Friday, November 12, 2021

Aaron Rodgers is a Moron

I suppose it was inevitable, that any population within the United States today is going to reflect the attitudes of the population at large. As a result, there are bound to be morons in the NFL just as there are morons in the U.S. as a whole. And as if they needed any more evidence, the message to the anti-vax crowd should be obvious: if you don’t wear a mask and you don’t get vaccinated, you’re going to get Covid. Period. Not that I care a whit about their health or their moronic decisions. I don’t. I have absolutely no sympathy for those who flout the science and then catch the Coronavirus and die, because they did it to themselves. What angers me is that their moronic decisions put other people’s lives at risk. That, I do care about. But Aaron Rodgers is a special case. Whether on purpose or not, at least Kyrie Irving of the Nets had the self-respect, as well as respect for others, to announce his idiocy to the world and let others know that if they played basketball with him they were putting themselves at risk. And so the Nets organization did the responsible thing—even if it was mandated by the laws of New York—and told Irving that until he decided to get vaccinated he wouldn’t be playing. That places the ball, so to speak, firmly in his court. And yet, whether or not Irving is still just as moronic, things played out quite differently with Rodgers.

Instead of being honest, the Packers quarterback made the calculated decision last summer to lie to the public—and, one assumes, the other players in the locker room—by making the claim that he was vaccinated when he wasn’t. Oh, sure, he didn’t use the word “vaccinated,” but that’s precisely what makes his lie so obvious. No one who watches that press conference can come away with any other conclusion. When asked if he was “vaccinated” Rodgers slipped in the word “immunized” and then continued on with the rest of the briefing as if he had used the word “vaccinated.” It was calculated deception and it worked. That is, it worked until he contracted Covid. As of course he was always going to, because the moron is unvaccinated! It doesn’t matter how much horse de-wormer or anti-malaria medication a person ingests, it’s not going to keep them from getting the Coronavirus any more than injecting themselves with bleach. Polio and small pox have been irradicated in the U.S. because of vaccines. And yet, unfortunately, measles and whooping cough are still with us because of anti-vaccination imbeciles like Rodgers. If proving to the world how stupid he is is more important to Kyrie Irving than playing basketball, then so be it. But the same should be true in the NFL, regardless of the city that the team is in. If players like Rodgers don’t want to be vaccinated, then so be it. But they should also have to sit their ass on the couch on Sundays just like the rest of us.

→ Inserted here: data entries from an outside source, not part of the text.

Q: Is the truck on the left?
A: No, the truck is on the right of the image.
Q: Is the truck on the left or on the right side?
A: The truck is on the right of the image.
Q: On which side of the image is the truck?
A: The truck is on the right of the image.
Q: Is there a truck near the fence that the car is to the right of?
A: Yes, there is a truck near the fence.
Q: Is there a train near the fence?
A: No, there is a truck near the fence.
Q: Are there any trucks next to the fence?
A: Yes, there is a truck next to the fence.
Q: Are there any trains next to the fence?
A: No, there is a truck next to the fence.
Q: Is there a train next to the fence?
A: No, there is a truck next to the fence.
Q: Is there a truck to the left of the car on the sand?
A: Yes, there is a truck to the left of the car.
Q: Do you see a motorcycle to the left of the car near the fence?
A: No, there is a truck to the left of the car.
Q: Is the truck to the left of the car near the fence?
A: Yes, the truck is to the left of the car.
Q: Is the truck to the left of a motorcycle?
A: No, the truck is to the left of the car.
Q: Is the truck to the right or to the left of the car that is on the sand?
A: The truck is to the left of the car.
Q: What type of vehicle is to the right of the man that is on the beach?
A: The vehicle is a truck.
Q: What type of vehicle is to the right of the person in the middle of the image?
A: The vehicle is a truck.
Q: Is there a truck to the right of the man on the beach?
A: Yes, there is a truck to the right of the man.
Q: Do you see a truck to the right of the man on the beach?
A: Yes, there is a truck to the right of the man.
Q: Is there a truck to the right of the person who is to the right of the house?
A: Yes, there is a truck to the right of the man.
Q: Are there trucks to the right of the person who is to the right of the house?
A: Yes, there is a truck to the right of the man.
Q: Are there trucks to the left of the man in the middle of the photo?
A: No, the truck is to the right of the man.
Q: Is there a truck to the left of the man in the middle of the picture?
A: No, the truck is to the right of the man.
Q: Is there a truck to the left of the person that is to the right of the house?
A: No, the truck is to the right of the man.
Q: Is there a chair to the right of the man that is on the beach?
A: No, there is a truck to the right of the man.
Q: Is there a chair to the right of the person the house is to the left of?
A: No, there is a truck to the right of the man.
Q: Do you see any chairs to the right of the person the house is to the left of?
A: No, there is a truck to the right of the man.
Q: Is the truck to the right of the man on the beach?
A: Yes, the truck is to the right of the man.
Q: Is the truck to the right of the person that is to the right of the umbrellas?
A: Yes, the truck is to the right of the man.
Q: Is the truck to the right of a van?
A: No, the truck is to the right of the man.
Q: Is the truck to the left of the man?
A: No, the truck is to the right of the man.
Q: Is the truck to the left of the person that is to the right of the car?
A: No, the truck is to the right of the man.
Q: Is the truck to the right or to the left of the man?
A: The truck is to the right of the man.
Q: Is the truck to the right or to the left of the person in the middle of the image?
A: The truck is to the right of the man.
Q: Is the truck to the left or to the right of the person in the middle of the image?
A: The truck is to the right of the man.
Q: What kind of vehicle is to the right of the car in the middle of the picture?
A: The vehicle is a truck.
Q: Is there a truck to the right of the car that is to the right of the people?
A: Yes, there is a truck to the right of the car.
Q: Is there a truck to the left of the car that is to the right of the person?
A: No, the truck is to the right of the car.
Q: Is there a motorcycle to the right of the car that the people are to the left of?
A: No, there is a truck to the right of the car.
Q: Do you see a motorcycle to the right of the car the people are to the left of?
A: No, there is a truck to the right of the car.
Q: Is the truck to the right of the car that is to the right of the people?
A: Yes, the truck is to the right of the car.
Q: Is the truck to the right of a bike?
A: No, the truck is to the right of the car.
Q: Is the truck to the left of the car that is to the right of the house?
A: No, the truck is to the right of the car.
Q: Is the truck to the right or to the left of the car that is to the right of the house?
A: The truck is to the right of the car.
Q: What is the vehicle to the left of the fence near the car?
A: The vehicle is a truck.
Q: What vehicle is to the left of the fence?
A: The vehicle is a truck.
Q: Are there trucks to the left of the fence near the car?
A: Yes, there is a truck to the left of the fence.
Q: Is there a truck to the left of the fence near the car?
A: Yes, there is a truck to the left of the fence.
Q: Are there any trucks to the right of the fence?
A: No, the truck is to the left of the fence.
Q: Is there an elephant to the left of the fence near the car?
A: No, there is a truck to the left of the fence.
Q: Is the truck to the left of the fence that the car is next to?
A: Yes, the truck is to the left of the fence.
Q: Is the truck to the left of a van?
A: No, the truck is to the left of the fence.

Anti-vaxers are always on about “personal choice” and “personal freedom.” But the point that has been made continuously since the pandemic began is that a person’s individual freedom ends at the point that it puts others at risk. The boneheaded anti-intellectualism of people like Rodgers has never been clearer than it has been during the pandemic. While they cry and whine and complain about the imposition on their freedoms of having to be vaccinated and wear masks in public, they seem absolutely clueless about their imposition on the freedom of others not to be put at risk by their foolish decision to ignore the science. Of course, the Packers organization is as much to blame as Rodgers—their only concern, just as with State Farm, is money—but that’s another subject for another time. Arron Rodgers purposefully lied about his vaccination status, and put not only his teammates—who quite possibly may have known—but the rest of the players and staffs he played against, as well as fans who attended the games, none of whom could possibly have known, at risk because he is too stupid to understand that people have an obligation in a free society to consider the results their actions have on others before they act. Rodgers knew exactly what he was doing, and should be made to pay the price by being barred from the workplace, and the salary that goes along with it, until he has been vaccinated, just like Kyrie Irving . . . and just like the rest of us.